PASSAGE Start Marker

= Loren N. Gavitt =

Loren Nichols Gavitt (February 13, 1900 – March 23, 1972) was a notable American Anglo-Catholic liturgist in the Episcopal Church during the twentieth century. His devotional manual St. Augustine's Prayer Book has been in print continuously since 1947.

Born in Westerly, Rhode Island, Gavitt was graduated from the General Theological Seminary and ordained to the priesthood in 1927 by the Right Reverend Thomas J. Garland of the Episcopal Diocese of Pennsylvania. He served a curacy at S. Clement's Church, Philadelphia before becoming rector of Grace Church, Albany in 1933. Grace Church merged with the Church of the Holy Innocents in 1951, and Gavitt remained rector of the new parish until 1969. He was an oblate of the Order of the Holy Cross as well as a member of the Confraternity of the Blessed Sacrament, the Guild of All Souls, and the American Church Union. He was a canon of the Cathedral of All Saints, Albany.

PASSAGE End Marker
LISTED ENTRIES Start Marker

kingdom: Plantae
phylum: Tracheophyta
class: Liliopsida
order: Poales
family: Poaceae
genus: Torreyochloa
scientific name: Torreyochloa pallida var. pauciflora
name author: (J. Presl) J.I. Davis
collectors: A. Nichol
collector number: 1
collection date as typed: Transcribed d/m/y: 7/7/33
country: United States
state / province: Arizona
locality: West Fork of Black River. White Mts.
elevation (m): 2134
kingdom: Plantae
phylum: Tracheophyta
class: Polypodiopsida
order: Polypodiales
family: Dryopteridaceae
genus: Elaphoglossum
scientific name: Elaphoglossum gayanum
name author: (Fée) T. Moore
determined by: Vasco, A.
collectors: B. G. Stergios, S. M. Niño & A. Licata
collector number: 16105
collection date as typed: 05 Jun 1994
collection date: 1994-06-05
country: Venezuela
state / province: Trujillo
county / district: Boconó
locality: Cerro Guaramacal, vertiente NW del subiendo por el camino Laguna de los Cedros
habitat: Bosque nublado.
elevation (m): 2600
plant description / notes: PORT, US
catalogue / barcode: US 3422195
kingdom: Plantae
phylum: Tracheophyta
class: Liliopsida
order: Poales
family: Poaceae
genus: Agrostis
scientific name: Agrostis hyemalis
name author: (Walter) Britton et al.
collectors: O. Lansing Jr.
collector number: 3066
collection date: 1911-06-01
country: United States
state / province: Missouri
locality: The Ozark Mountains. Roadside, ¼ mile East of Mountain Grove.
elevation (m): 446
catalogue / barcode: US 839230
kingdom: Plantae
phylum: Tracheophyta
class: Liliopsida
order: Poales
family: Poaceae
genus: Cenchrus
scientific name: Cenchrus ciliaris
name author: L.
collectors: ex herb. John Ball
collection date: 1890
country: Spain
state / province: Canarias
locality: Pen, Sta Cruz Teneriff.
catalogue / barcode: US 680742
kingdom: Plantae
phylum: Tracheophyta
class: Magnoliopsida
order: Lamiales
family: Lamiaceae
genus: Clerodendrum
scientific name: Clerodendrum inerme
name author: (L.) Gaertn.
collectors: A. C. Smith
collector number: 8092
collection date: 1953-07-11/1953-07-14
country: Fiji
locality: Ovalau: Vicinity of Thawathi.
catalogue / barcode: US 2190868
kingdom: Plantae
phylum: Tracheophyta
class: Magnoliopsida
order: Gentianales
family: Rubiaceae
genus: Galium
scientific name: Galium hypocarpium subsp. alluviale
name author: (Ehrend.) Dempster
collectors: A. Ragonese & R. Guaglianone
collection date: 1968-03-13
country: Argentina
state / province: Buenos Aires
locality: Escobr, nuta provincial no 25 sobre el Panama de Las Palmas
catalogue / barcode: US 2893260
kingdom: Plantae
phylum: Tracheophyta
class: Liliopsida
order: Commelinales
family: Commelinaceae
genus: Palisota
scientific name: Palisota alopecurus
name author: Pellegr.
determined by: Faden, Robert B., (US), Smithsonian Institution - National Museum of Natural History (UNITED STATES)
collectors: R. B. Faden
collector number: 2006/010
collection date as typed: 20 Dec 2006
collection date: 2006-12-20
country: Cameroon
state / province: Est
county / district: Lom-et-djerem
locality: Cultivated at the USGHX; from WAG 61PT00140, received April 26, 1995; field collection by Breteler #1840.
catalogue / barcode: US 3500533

LISTED ENTRIES End Marker

#### [EXERCISE REQUIREMENTS]
• 1. Why does the passage on Loren N. Gavitt call the parish he led from 1951 to 1969 "the new parish"? Answer in one to three sentences.
• 2. Write out the passage on Loren N. Gavitt starting at "Born in Westerly, Rhode" and ending at "All Saints, Albany.".
Rely only on the passage on Loren N. Gavitt, not on the lines.

#### [EXPECTED OUTPUTS]
• 1. In 1951, Grace Church, Albany, where Gavitt had been rector since 1933, merged with the Church of the Holy Innocents. That merger formed a new parish, and Gavitt stayed on as its rector until 1969.

• 2.
Born in Westerly, Rhode Island, Gavitt was graduated from the General Theological Seminary and ordained to the priesthood in 1927 by the Right Reverend Thomas J. Garland of the Episcopal Diocese of Pennsylvania. He served a curacy at S. Clement's Church, Philadelphia before becoming rector of Grace Church, Albany in 1933. Grace Church merged with the Church of the Holy Innocents in 1951, and Gavitt remained rector of the new parish until 1969. He was an oblate of the Order of the Holy Cross as well as a member of the Confraternity of the Blessed Sacrament, the Guild of All Souls, and the American Church Union. He was a canon of the Cathedral of All Saints, Albany.